MARSI
"Eh, udah pulang, Kak. Udah makan?"
Begitu aku menutup pintu dan berbalik, tubuh dan senyum mama menyambut. Ini bukan hal baru, tapi mungkin sejak kejadian malam itu–malam yang benar-benar tidak ingin lagi aku ingat. Sambutan setiap sore dari mama tidak hanya soal "Sudah pulang?" atau "Makan dulu." Namun, bertambah dengan rutinitas lainnya. Mama menyambutku, menanyakan kabar, menawarkan makan, dan menguatkan.
Denting sendok beradu piring pada makan bersama kami sepulang aku kerja, selalu berselimut diam. Di akhir kami makan, mama akan bilang, "Duh, wajahmu ini lho, Kak. Capek banget. Ingat, Kak. Jangan banyak kepikiran, ya." Sentuhan terakhirnya, aku hanya mengangguk, meski perasaan lega itu tidak kunjung juga aku dapatkan.
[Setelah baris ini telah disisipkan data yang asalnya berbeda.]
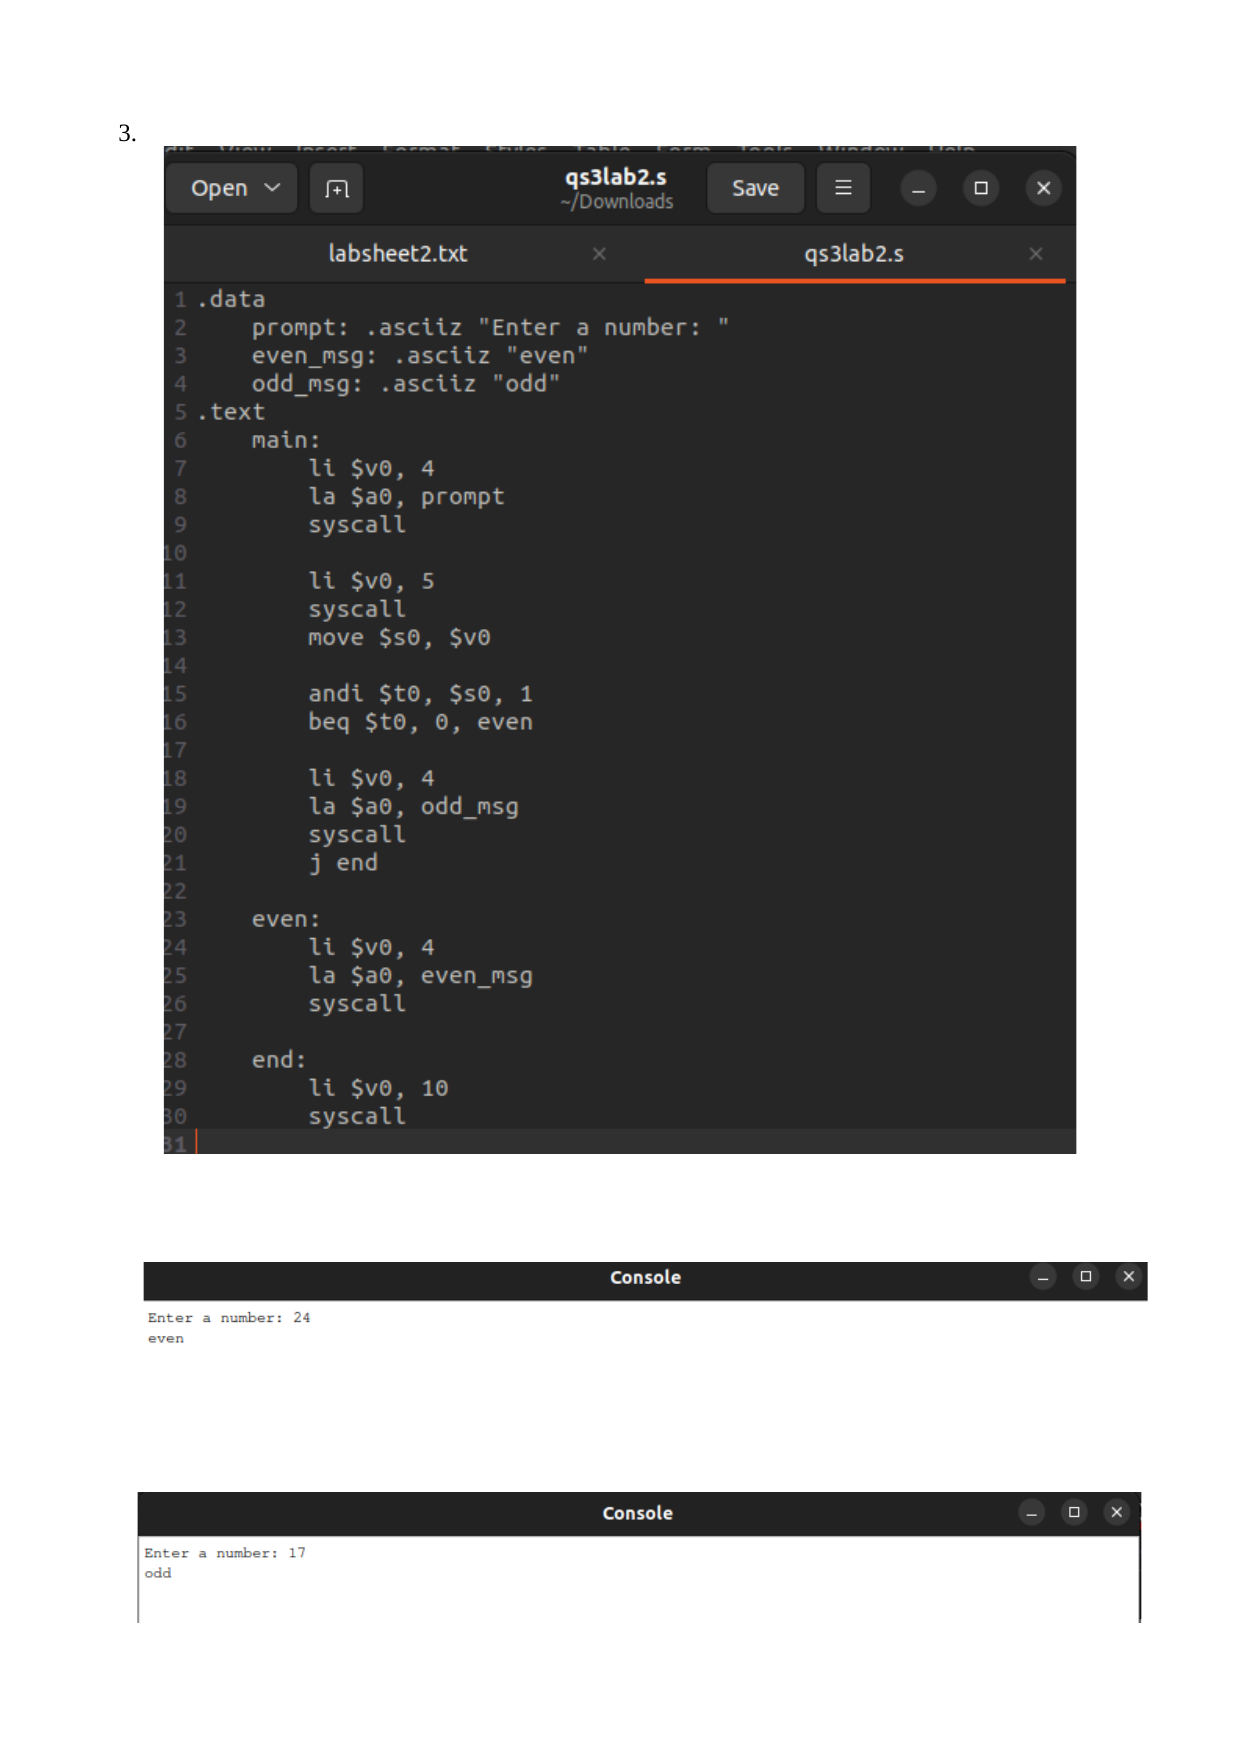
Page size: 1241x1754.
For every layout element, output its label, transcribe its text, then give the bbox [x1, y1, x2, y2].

text 3. [118, 118, 1122, 147]
picture [163, 146, 1077, 1154]
picture [137, 1492, 1142, 1623]
picture [143, 1262, 1148, 1358]
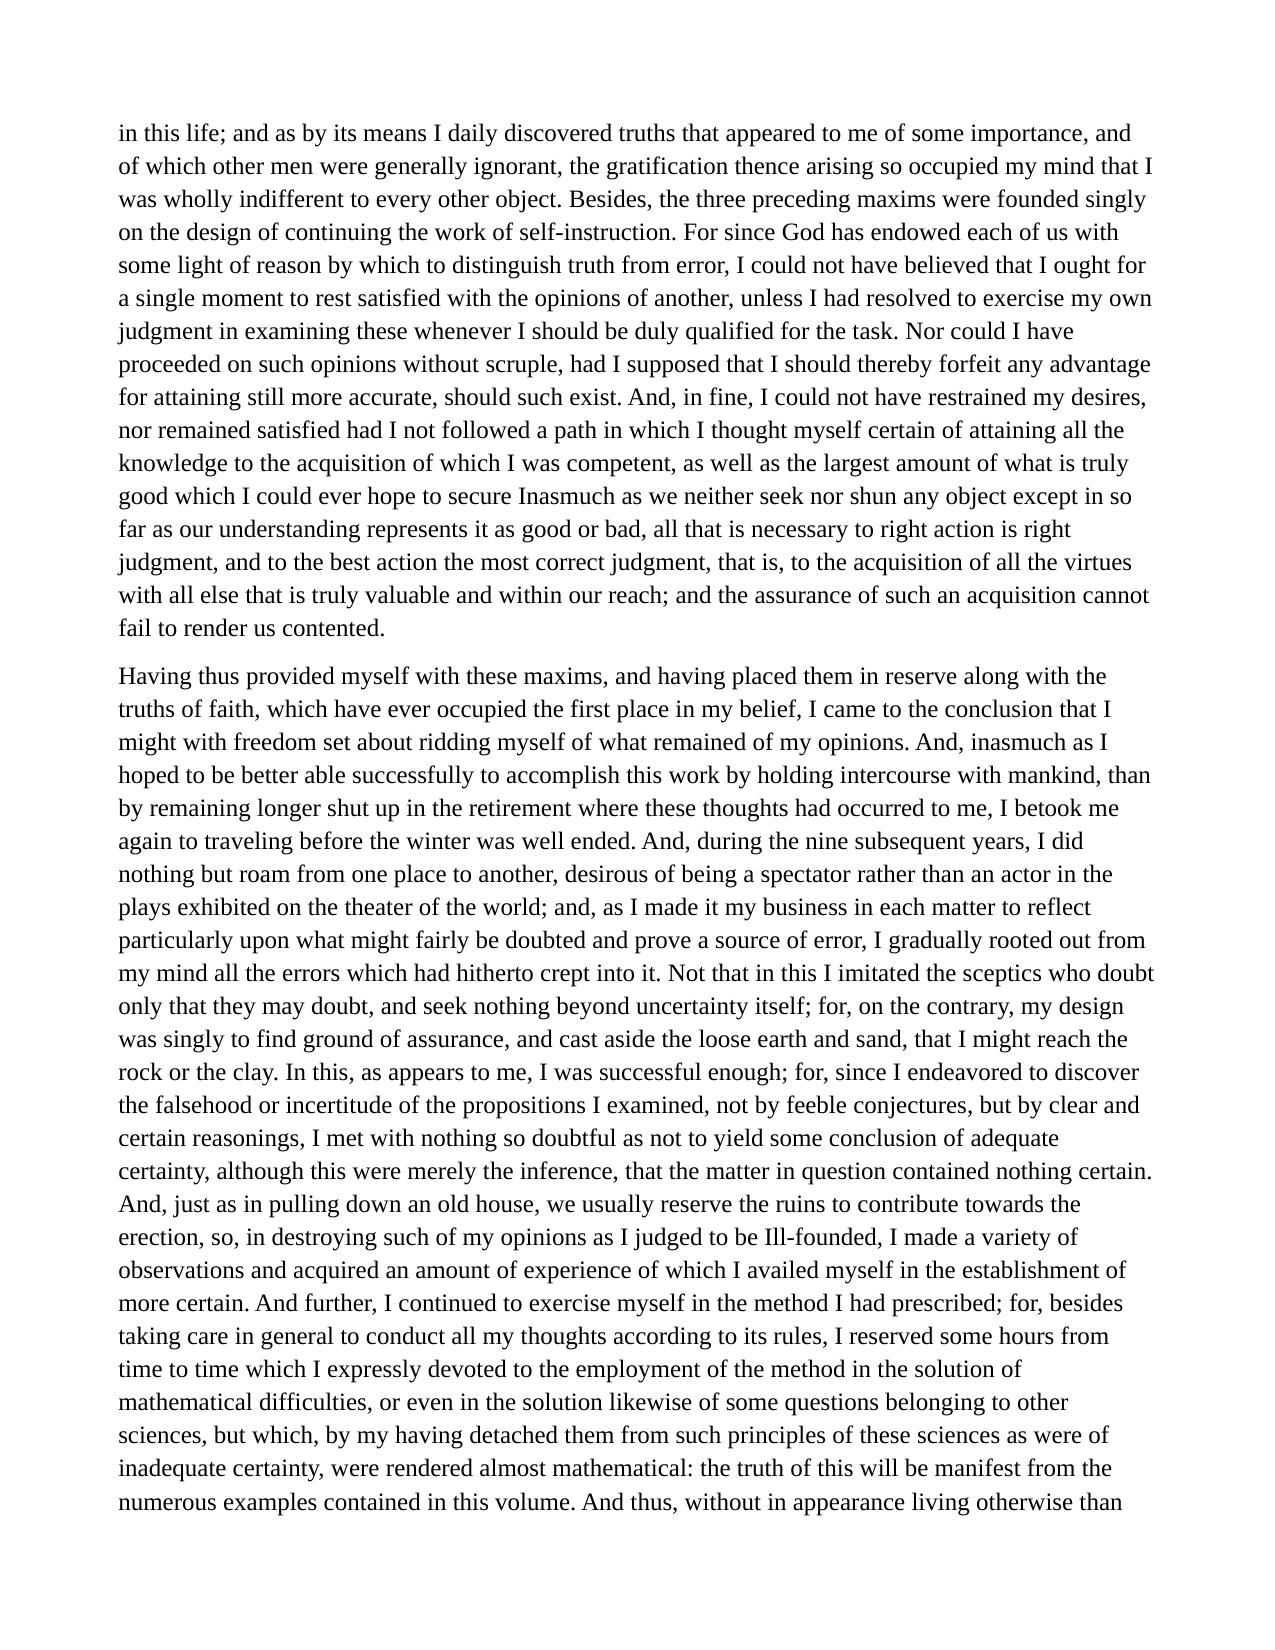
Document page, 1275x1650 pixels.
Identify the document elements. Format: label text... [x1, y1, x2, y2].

text Having thus provided myself with these maxims, and having placed them in reserve along with the truths of faith, which have ever occupied the first place in my belief, I came to the conclusion that I might with freedom set about ridding myself of what remained of my opinions. And, inasmuch as I hoped to be better able successfully to accomplish this work by holding intercourse with mankind, than by remaining longer shut up in the retirement where these thoughts had occurred to me, I betook me again to traveling before the winter was well ended. And, during the nine subsequent years, I did nothing but roam from one place to another, desirous of being a spectator rather than an actor in the plays exhibited on the theater of the world; and, as I made it my business in each matter to reflect particularly upon what might fairly be doubted and prove a source of error, I gradually rooted out from my mind all the errors which had hitherto crept into it. Not that in this I imitated the sceptics who doubt only that they may doubt, and seek nothing beyond uncertainty itself; for, on the contrary, my design was singly to find ground of assurance, and cast aside the loose earth and sand, that I might reach the rock or the clay. In this, as appears to me, I was successful enough; for, since I endeavored to discover the falsehood or incertitude of the propositions I examined, not by feeble conjectures, but by clear and certain reasonings, I met with nothing so doubtful as not to yield some conclusion of adequate certainty, although this were merely the inference, that the matter in question contained nothing certain. And, just as in pulling down an old house, we usually reserve the ruins to contribute towards the erection, so, in destroying such of my opinions as I judged to be Ill-founded, I made a variety of observations and acquired an amount of experience of which I availed myself in the establishment of more certain. And further, I continued to exercise myself in the method I had prescribed; for, besides taking care in general to conduct all my thoughts according to its rules, I reserved some hours from time to time which I expressly devoted to the employment of the method in the solution of mathematical difficulties, or even in the solution likewise of some questions belonging to other sciences, but which, by my having detached them from such principles of these sciences as were of inadequate certainty, were rendered almost mathematical: the truth of this will be manifest from the numerous examples contained in this volume. And thus, without in appearance living otherwise than [118, 661, 1157, 1515]
text in this life; and as by its means I daily discovered truths that appeared to me of some importance, and of which other men were generally ignorant, the gratification thence arising so occupied my mind that I was wholly indifferent to every other object. Besides, the three preceding maxims were founded singly on the design of continuing the work of self-instruction. For since God has endowed each of us with some light of reason by which to distinguish truth from error, I could not have believed that I ought for a single moment to rest satisfied with the opinions of another, unless I had resolved to exercise my own judgment in examining these whenever I should be duly qualified for the task. Nor could I have proceeded on such opinions without scruple, had I supposed that I should thereby forfeit any advantage for attaining still more accurate, should such exist. And, in fine, I could not have restrained my desires, nor remained satisfied had I not followed a path in which I thought myself certain of attaining all the knowledge to the acquisition of which I was competent, as well as the largest amount of what is truly good which I could ever hope to secure Inasmuch as we neither seek nor shun any object except in so far as our understanding represents it as good or bad, all that is necessary to right action is right judgment, and to the best action the most correct judgment, that is, to the acquisition of all the virtues with all else that is truly valuable and within our reach; and the assurance of such an acquisition cannot fail to render us contented. [118, 118, 1157, 642]
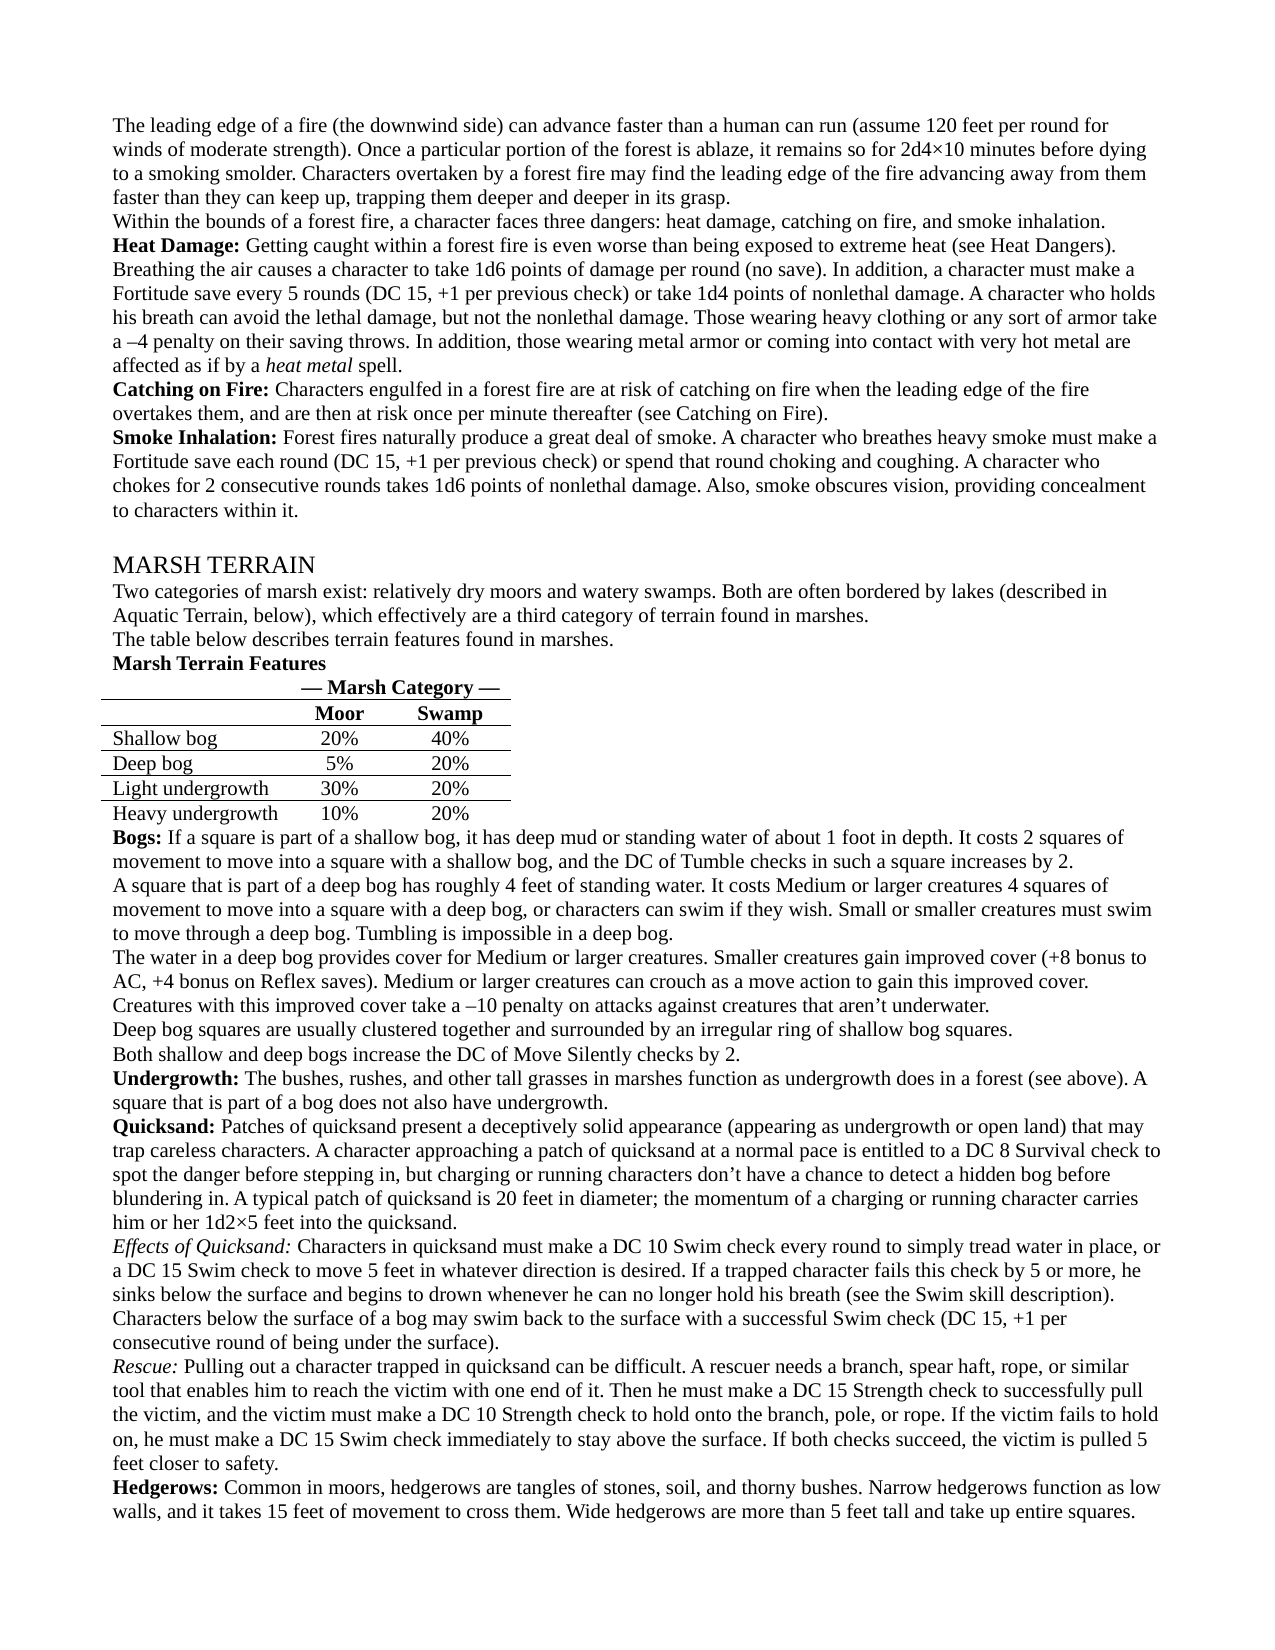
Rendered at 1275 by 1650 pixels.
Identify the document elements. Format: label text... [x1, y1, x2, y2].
Perihal Syahdan, aku pernah bilang bukan, kalau aku selalu salut pada kegigihan Syahdan? Maka dia memang begitu. Sejak kejadian malam itu, dia masih gigih datang ke rumah. Menawarkan apa pun, mengajak bicara apa pun, dan aku bisa menyimpan tenaga karna di setiap kedatangan Syahdan, Dimas selalu bilang, "Pulang dulu aja, Bang." Atau mama yang bicara. "Ah, Marsi di atas, Syah. Naik aja." Lalu mama akan langsung masuk rumah, sedang Syahdan hanya bisa jadi patung pancoran di luar rumah. Bisa kulihat setiap kali menengok dari jendela kamar.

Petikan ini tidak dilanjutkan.